Quant à Sébastien Ardilly, autre copropriétaire incriminé avec ses parents et leur SCI (société civile immobilière), le tribunal a retenu que tous trois étaient «personnellement informés des désordres graves» au numéro 65 de la rue d'Aubagne et qu’ils ont «fait preuve d'une indifférence totale en n’exécutant pas les travaux» nécessaires, a asséné le président du tribunal. Travaux non réalisés au niveau du plancher et du plafond, fils électriques apparents… Pour Pascal Gand, «ces fautes ont causé de façon indirecte et certaine la mort d'Ouloume Saïd Hassani», une maman comorienne qui vivait au 65 avec ses deux fils, lesquels ont survécu à l’effondrement de l’immeuble.

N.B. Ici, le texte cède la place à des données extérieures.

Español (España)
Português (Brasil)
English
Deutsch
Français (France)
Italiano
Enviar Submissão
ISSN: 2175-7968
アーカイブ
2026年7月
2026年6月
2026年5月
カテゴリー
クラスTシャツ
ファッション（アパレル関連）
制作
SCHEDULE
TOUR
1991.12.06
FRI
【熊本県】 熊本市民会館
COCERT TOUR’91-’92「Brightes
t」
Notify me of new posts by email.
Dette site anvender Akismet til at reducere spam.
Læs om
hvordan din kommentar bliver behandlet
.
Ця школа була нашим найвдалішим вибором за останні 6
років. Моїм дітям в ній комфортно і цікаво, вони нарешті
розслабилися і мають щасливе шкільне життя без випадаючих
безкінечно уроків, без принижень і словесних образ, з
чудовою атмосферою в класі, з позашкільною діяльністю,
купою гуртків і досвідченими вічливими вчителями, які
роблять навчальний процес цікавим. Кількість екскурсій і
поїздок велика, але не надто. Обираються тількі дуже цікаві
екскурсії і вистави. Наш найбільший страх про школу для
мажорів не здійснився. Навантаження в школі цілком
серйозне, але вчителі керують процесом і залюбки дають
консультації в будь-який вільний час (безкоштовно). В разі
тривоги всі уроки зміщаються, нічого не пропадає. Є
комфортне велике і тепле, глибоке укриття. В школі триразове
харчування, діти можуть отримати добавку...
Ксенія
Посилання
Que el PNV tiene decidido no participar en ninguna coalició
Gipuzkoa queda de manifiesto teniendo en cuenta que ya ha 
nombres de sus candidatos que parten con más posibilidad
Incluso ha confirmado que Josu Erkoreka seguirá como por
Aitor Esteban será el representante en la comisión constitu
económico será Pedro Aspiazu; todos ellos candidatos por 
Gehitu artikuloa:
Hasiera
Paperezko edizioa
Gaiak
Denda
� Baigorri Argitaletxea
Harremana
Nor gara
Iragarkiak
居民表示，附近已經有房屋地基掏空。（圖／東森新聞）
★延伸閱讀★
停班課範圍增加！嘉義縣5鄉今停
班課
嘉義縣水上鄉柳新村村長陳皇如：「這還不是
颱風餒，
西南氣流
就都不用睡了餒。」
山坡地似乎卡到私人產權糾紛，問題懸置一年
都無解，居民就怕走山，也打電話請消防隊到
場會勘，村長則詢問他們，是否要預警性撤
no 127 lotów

Avant même l’énoncé du verdict, Sébastien Ardilly a fait un malaise et l'audience a dû être suspendue une quarantaine de minutes. A la reprise, le tribunal a annoncé sa condamnation à trois ans de prison, dont un an ferme sous bracelet électronique. Son père Gilbert écope de quatre ans de prison, dont deux ferme sous bracelet électronique. Sa mère, Martine, est elle condamnée à trois ans de prison avec sursis. «La décision rendue par le tribunal correctionnel de Marseille a permis de rendre compte de la responsabilité d’une majorité des prévenus», salue la Fondation pour le logement des défavorisés (ex-Fondation abbé Pierre), au nombre des 102 parties civiles constituées dans le cadre de ce procès. Des parties civiles largement suivies par le tribunal. Ce sont en effet elles qui avaient directement cité à comparaître les copropriétaires du 65 rue d'Aubagne, le seul immeuble habité lors du drame, alors qu'ils avaient été épargnés par l'instruction.